_HOW TO COMPLETE THIS TASK:_ Find each line in the data below that contains the word "alles" and copy those lines. Matches must have the same case.

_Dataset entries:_
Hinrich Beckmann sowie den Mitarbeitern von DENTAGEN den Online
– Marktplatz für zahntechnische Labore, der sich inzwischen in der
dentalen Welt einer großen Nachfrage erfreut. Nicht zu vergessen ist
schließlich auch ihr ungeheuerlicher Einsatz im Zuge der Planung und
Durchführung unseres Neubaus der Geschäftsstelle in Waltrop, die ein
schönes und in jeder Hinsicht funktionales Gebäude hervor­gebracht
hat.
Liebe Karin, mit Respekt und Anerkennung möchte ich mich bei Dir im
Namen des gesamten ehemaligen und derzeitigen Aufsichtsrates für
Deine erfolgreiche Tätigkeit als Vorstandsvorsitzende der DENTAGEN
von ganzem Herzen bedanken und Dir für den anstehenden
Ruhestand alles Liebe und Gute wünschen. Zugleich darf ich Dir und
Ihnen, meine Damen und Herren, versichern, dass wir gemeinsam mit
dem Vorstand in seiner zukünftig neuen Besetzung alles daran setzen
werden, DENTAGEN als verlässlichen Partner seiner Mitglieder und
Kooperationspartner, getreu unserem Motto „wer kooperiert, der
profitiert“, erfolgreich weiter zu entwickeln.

_THE ANSWER:_
Ruhestand alles Liebe und Gute wünschen. Zugleich darf ich Dir und
dem Vorstand in seiner zukünftig neuen Besetzung alles daran setzen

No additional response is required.